[SELECTED EXCERPT]
And now I am hoping, in my own research and my own book project, to expand and elaborate upon this scholarship. I’m so glad the film is making a really strong, powerful visual argument for these relationships and for Lincoln as a lover of men.
There are a lot of people, including scholars, who want to not believe or dismiss this discourse around Lincoln’s relationships. Why do you think that is and what do you say to them?
One reason I’m doing this film is I want to take this mass medium and make a case for the public, but also for my fellow historians. I’ll say this: historians won’t listen to me making this argument academically. They didn’t listen to Jonathan Ned Katz, they didn’t listen to Tripp. [They are] kind of put over here to the side, queer historians working outside of academic affiliations. I come along and say, “All right, I have a Ph.D. from an Ivy League school. I work at a university in New England. What about me? Are you going to just say I don’t count either?”

[SUPPLIED DATA]
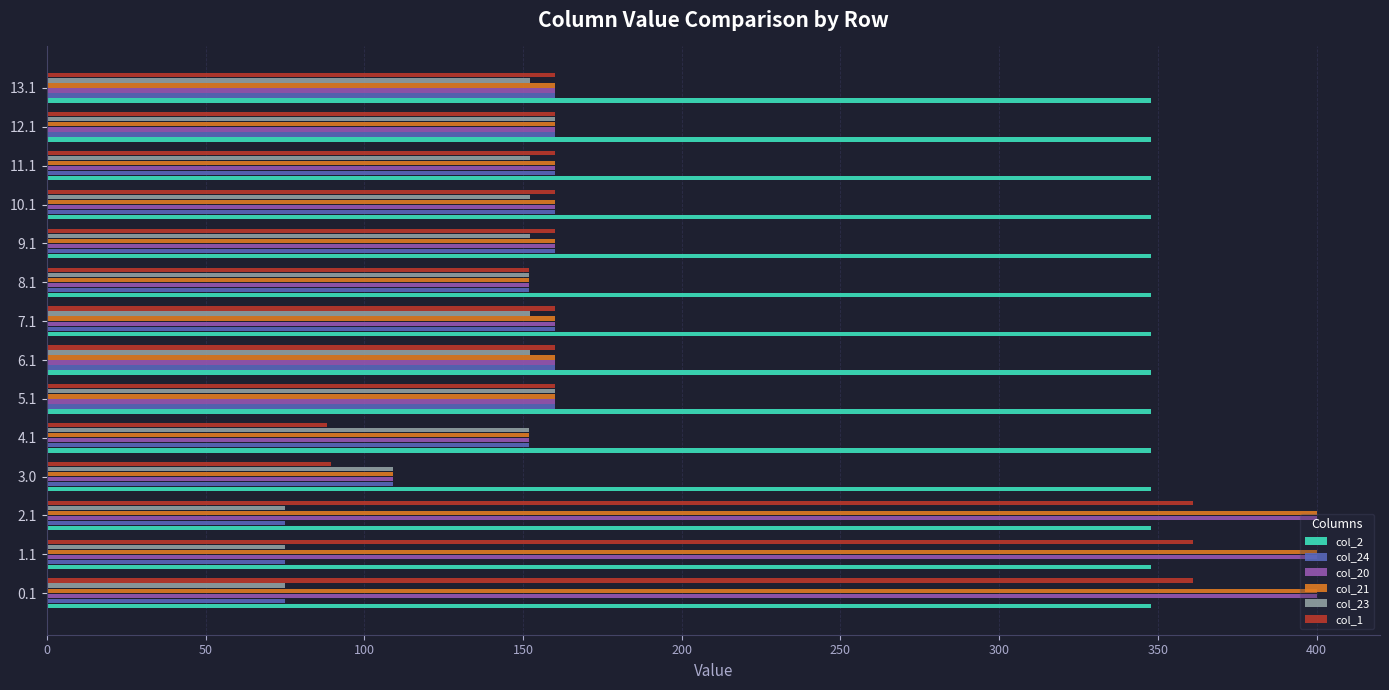

What are all the series names shown in the legend?

col_2, col_24, col_20, col_21, col_23, col_1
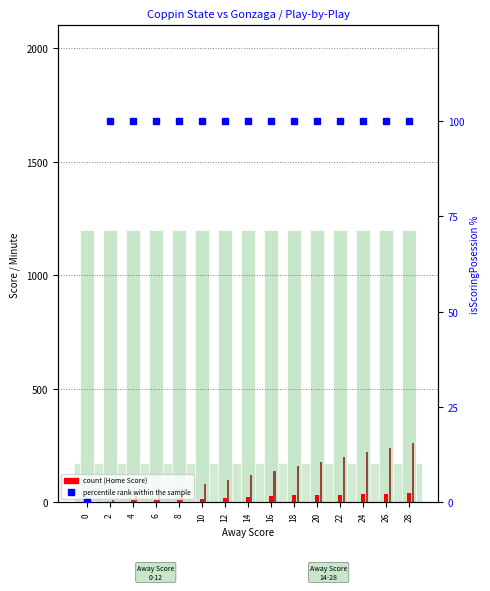

The Home Score (count) series shows 21 at 12. True or false?

True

[REQUIREMENT]
Answer these questions about the Lincoln interview excerpt.
1. What does the speaker say the film is making a strong, powerful visual argument for?
2. Which two people does the speaker say historians did not listen to?
3. Where does the speaker say they work?

[EXERCISE OUTPUT]
1. These relationships and Lincoln as a lover of men.
2. Jonathan Ned Katz and Tripp.
3. At a university in New England.